- **EXERCISE SET**:
1. Print the part of the Portwrinkle article starting with "Portwinkle was traditionally" and going on through "and carrot broomrape.".
2. Using the Portwrinkle article, decide whether each statement below agrees with it, and answer yes or no with the words from the article that decide it. (a) Portwrinkle has its own post office. (b) The building of the Whitsand Bay Hotel was once a mansion in Torpoint. (c) Eglarooze Cliff lies to the east of the village.
3. The Portwrinkle article lists emergency services at its start. Give each service and the name shown for it.
::: READING TEXT :::
- Portwrinkle Location within Cornwall
- OS grid reference: SX357539
- Civil parish: Sheviock;
- Unitary authority: Cornwall;
- Ceremonial county: Cornwall;
- Region: South West;
- Country: England
- Sovereign state: United Kingdom
- Post town: TORPOINT
- Postcode district: PL11
- Dialling code: 01503
- Police: Devon and Cornwall
- Fire: Cornwall
- Ambulance: South Western
- UK Parliament: South East Cornwall;

= Portwrinkle =

Portwrinkle (Porthwykkel) is a small coastal village in south-east Cornwall, England, United Kingdom. It is at the western end of Whitsand Bay five miles (8 km) south-west of Saltash.

Portwinkle was traditionally a fishing village, and the old 17th-century walls of the pilchard cellars are still standing, although they have been incorporated into housing. The village has a harbour, and two beaches are accessible from it. Although the village has no shops, apart from the beach car park cafe, there is a post office in nearby village of Crafthole.

The Whitsand Bay Hotel – formerly a mansion called Thanckes House in nearby Torpoint, dismantled and re-erected in Portwrinkle – closed in 2018 but (as of 2022) the Grade II listed building still stands, awaiting redevelopment.

==Eglarooze Cliff==
Eglarooze Cliff (Eglos Ros), to the west of the village, is designated a Site of Special Scientific Interest for its biological interest. The cliff is noted to contain 2 Red Data Book endangered plant species; the slender bird's-foot trefoil and carrot broomrape.
::: DATASET :::
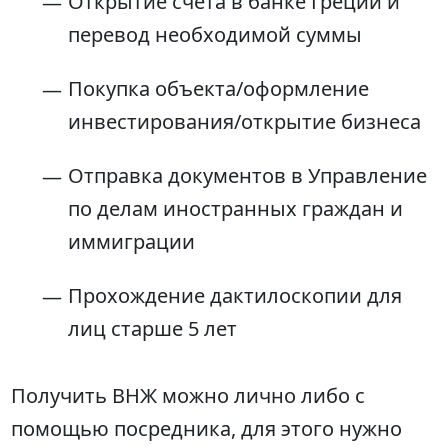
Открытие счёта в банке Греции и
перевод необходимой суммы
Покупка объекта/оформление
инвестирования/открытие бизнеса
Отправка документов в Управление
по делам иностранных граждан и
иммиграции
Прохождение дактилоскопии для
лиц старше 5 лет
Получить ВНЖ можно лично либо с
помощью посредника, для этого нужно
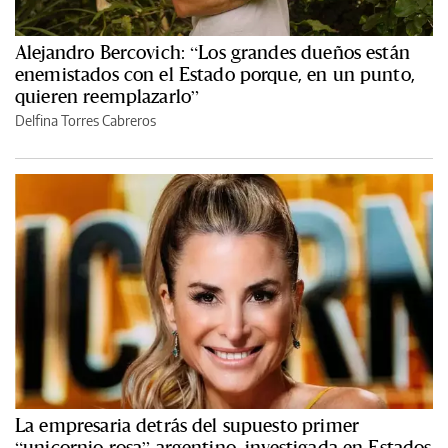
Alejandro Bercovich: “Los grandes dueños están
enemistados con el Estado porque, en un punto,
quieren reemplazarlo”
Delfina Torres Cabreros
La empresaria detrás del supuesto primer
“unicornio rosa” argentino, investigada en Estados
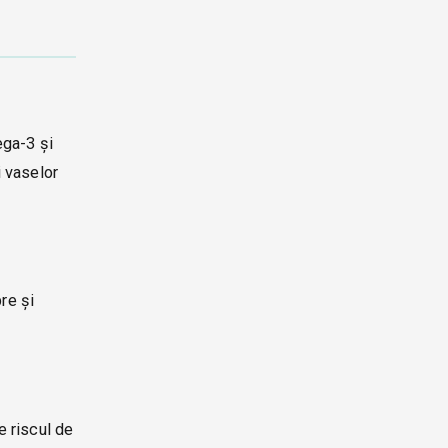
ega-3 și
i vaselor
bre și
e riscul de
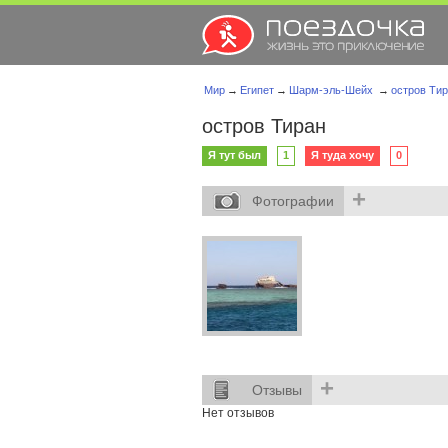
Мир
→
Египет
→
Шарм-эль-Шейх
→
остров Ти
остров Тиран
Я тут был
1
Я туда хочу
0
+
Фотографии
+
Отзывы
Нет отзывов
:::
::: DATASET :::
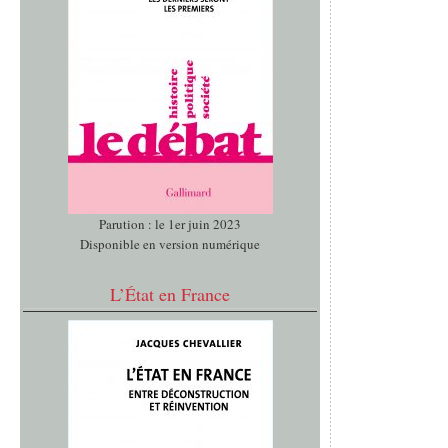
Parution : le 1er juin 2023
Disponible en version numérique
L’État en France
:::
::: DATASET :::
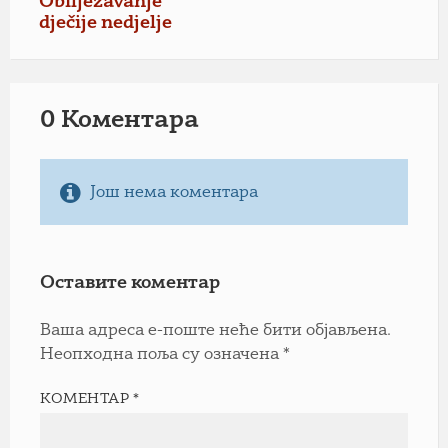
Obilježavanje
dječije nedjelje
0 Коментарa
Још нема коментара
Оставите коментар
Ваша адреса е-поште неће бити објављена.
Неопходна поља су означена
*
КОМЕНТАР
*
:::
- **EXERCISE SOLUTIONS**:
1.
Portwinkle was traditionally a fishing village, and the old 17th-century walls of the pilchard cellars are still standing, although they have been incorporated into housing. The village has a harbour, and two beaches are accessible from it. Although the village has no shops, apart from the beach car park cafe, there is a post office in nearby village of Crafthole.

The Whitsand Bay Hotel – formerly a mansion called Thanckes House in nearby Torpoint, dismantled and re-erected in Portwrinkle – closed in 2018 but (as of 2022) the Grade II listed building still stands, awaiting redevelopment.

==Eglarooze Cliff==
Eglarooze Cliff (Eglos Ros), to the west of the village, is designated a Site of Special Scientific Interest for its biological interest. The cliff is noted to contain 2 Red Data Book endangered plant species; the slender bird's-foot trefoil and carrot broomrape.

2.
(a) No: "there is a post office in nearby village of Crafthole."
(b) Yes: "formerly a mansion called Thanckes House in nearby Torpoint"
(c) No: "to the west of the village"

3.
Police: Devon and Cornwall
Fire: Cornwall
Ambulance: South Western